At Engravers Guild of London, we always remark how an engraving should last for time immemorial.
Our personalised pocket watches, hip flasks and other gifts are designed to endure forever, with the idea being that a fleeting moment or achievement can continue to live on.
Although we associate this more with the high spirited occasions of life – such as weddings, anniversaries, birthdays and awards – engravings also serve an important role in helping us to remember those who are no longer with us.
Our engraved lockets, for example, are sometimes bought as a keepsake for those who want to cherish precious memories of a loved one.
Of course, one of the most enduring impressions people leave behind is with the inscription on their headstone.
The engraving represents an important focal point to remember the person, and we feel it should be an appropriate and fitting footnote to the life that was lived.
As such, we’re pleased this week to read that a man who contributed so much to Britain will finally have the engraved tribute that he deserves.
William Blake, the celebrated poet and painter, died in obscurity in 1827. He wrote the words to the wonderful hymn “Jerusalem”, and contributed much throughout his lifetime to our cultural heritage.
Unfortunately, though, perhaps the full value of what he gave to the country was not recognised as it should have been, and he was buried in a public grave in London with the precise whereabouts unknown.

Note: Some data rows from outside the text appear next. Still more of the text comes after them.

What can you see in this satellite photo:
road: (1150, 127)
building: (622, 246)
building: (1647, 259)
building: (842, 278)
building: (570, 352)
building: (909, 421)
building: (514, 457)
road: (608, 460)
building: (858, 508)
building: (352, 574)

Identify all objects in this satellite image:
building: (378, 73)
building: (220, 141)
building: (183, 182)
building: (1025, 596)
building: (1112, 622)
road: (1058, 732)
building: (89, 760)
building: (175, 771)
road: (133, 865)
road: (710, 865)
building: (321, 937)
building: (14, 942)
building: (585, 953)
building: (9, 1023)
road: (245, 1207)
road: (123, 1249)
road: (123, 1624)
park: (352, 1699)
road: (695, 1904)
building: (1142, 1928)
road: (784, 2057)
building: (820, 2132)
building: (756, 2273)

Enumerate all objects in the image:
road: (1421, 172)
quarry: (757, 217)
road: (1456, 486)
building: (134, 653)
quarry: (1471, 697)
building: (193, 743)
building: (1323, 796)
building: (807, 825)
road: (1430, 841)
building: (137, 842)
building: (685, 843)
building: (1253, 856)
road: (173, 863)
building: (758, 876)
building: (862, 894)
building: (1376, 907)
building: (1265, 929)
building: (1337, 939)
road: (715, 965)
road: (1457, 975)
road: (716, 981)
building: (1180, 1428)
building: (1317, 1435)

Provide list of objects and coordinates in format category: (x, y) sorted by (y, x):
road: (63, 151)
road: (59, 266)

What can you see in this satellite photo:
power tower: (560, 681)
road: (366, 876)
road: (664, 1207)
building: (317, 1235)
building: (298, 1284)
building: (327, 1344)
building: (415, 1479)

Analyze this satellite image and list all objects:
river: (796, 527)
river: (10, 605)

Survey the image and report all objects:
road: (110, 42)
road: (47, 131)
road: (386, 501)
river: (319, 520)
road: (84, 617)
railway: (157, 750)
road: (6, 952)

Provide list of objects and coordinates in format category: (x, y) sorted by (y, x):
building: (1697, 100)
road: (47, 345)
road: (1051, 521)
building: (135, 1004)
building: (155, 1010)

However, thanks to the work of the Blake Society, his final resting place has been discovered and £30,000 has been raised to create a more fitting headstone.
On the surface of the stone is to be engraved some of his own words:
‘I give you the end of a golden string / Only wind it into a ball / It will lead you in at Heavens gate / Built in Jerusalem’s wall.’
With that engraving we like to think that a little more of the man lives on in our memories, and we join others to celebrate his achievements.